Suelo contestar que literalmente y como lo indica el ideograma que lo representa, es entregarse uno a lo que está haciendo, es decir, concentrar el ki en el actuar y sentir de cada momento.
Entonces me preguntan qué es el ki.
Para mi como para cualquiera, es muy árduo de explicar, pues es invisible e intangible; no importa mucho hablar de si existe realmente o no. Sin embargo, si uno tiene realmente deseo, intención de realizar algo (o sea, ki), lo consigue; pero si faltan ese impulso o deseo profundo, a pesar de intentarlo con todas sus fuerzas, no llegará a nada, se equivocará, tendrá algún accidente…
También el deseo profundo de entender a otro hace que se escuche como si de uno mismo se tratara, pero si falta ese interés o ki, uno quedará completamente impermeable a lo que pueda oír. Así el ki actúa como fuerza vital y es la fuente de la actividad humana.
No obstante, por más relación que tenga el ki con la psique o el cuerpo humanos, no se puede decir que pertenezca a uno u otro. Si se concentra el ki, la actividad del organismo aumenta y el cuerpo se llena de vigor; pero si se dispersa, uno se encontrará incapacitado para la acción, por mucha fuerza que posea. Este es el caso de los que, necesitando llevar algo a cabo, no lo consiguen por falta de ímpetu interior o ki, mientras que la realización sigue siempre al deseo profundo.
De esta forma, el ki impulsa y anima el cuerpo y a la vez la sociedad como fruto de la actividad humana colectiva.
El yuki . H. Noguchi (Zensei 3, p. 4-5)
El yuki se debe efectuar con el deseo de cuidar a los demás, pero lo más importante de todo es que sea adulta la persona que lo realiza.

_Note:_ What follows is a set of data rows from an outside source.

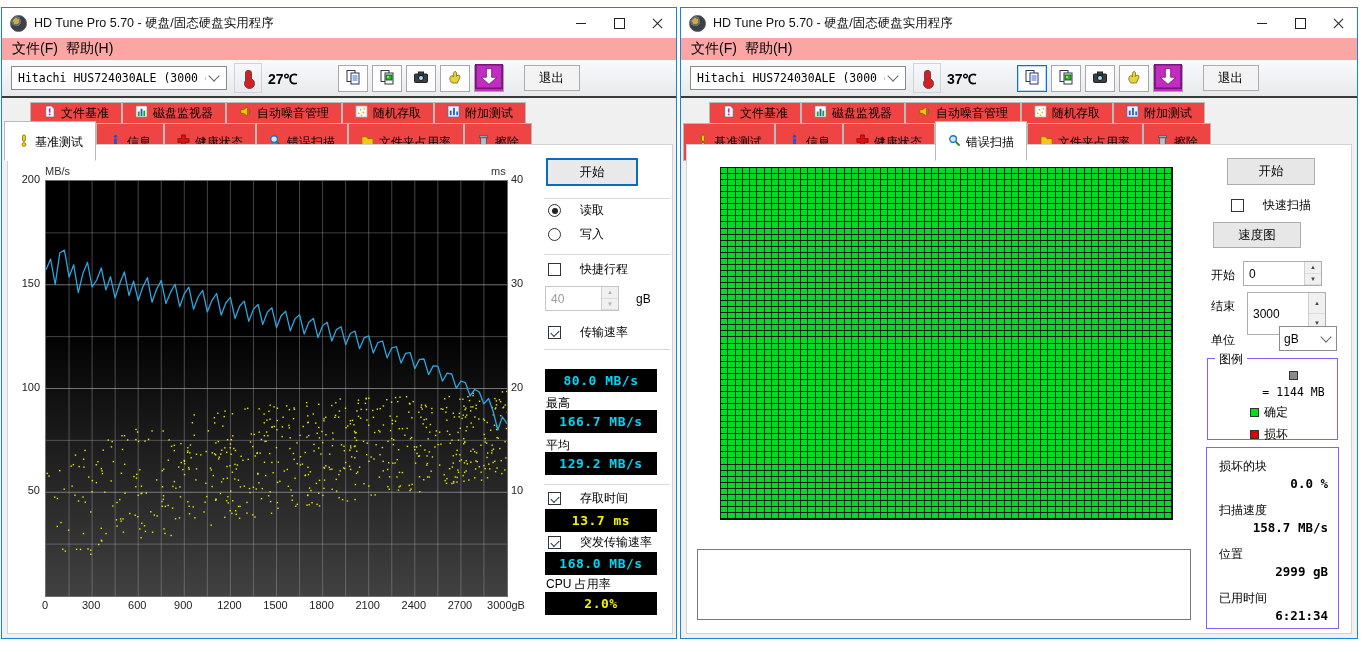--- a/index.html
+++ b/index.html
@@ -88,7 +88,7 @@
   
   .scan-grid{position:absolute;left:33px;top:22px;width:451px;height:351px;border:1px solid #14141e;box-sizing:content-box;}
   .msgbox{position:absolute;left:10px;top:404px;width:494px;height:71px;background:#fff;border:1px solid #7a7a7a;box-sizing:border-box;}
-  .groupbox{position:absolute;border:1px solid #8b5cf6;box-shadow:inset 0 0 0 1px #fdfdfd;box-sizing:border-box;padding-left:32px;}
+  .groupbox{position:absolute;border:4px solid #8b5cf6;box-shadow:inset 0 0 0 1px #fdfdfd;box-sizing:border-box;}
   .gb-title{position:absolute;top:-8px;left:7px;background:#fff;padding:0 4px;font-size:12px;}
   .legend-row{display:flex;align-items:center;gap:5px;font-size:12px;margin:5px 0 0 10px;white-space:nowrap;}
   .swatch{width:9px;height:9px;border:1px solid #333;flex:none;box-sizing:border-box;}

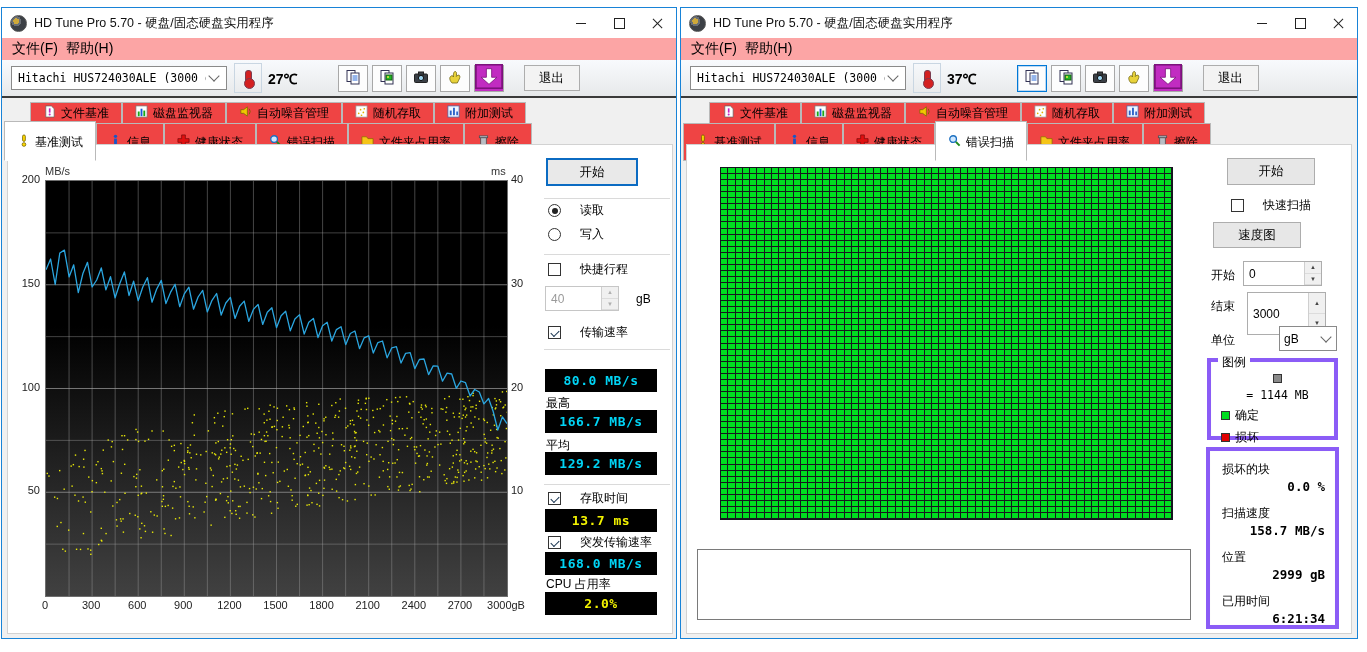--- a/index.html
+++ b/index.html
@@ -1253,7 +1253,7 @@
 
     <div class="groupbox" style="left:520px;top:213px;width:131px;height:82px;">
       <span class="gb-title">图例</span>
-      <div class="legend-row" style="margin-top:12px;flex-direction:column;">
+      <div class="legend-row" style="margin-top:24px;">
         <span class="swatch" style="background:#8a8a8a;"></span>
         <span class="mono">= 1144 MB</span>
       </div>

Quiero decir con esto que no bastan las buenas intenciones y que si al hacer yuki a otros, uno se encuentra con igual preocupación que quien lo recibe, todo lo que logrará será compartirla. Si, supongamos, se hiciera yuki con inquietud por la fiebre del enfermo, sólo se le llegaría a transmitir intranquilidad o miedo, lo cual no tiene sentido alguno…
El yuki resulta generalmente muy eficaz cuando lo realiza un niño, pues éste actúa de primera intención y con la mente bien limpia y honesta. Si el hombre es capaz de tener el tenshin de la infancia, es decir la mente despejada y clara, su yuki será efectivo; según mi observación, es un estado que el hombre alcanza con dificultad y que la mujer no abandona con facilidad, aunque todos, hombres, niños o mujeres, poseamos en nuestra naturaleza la capacidad de cuidar a otro mientras nos mantengamos en el tenshin, o mente vacía.
El yuki mutuo. K. Mamine (El cuerpo es…, p. 108)
Nos sentamos por parejas a la japonesa y frente a frente. Cada pareja se saluda, de modo impersonal y en señal de respeto hacia la vida. Seguidamente, uno de los dos participantes se tiende de boca abajo en el suelo. El otro se sienta a su izquierda y coloca las palmas de las manos encima de su espalda, juntando su acción con la expiración de la persona tumbada. Se conserva un espacio entre las palmas y la espalda, como si ésta estuviera recubierta por un papel de seda que no queremos arrugar. Fijar la atención en lo que se percibe a través de las manos, lo cual varía según la zona de la espalda. Esta sensación nos guiará sobre cómo actuar, pues se descubre espontáneamente a través de la práctica. La ausencia de intención y una actitud impersonal son la clave del yuki mutuo.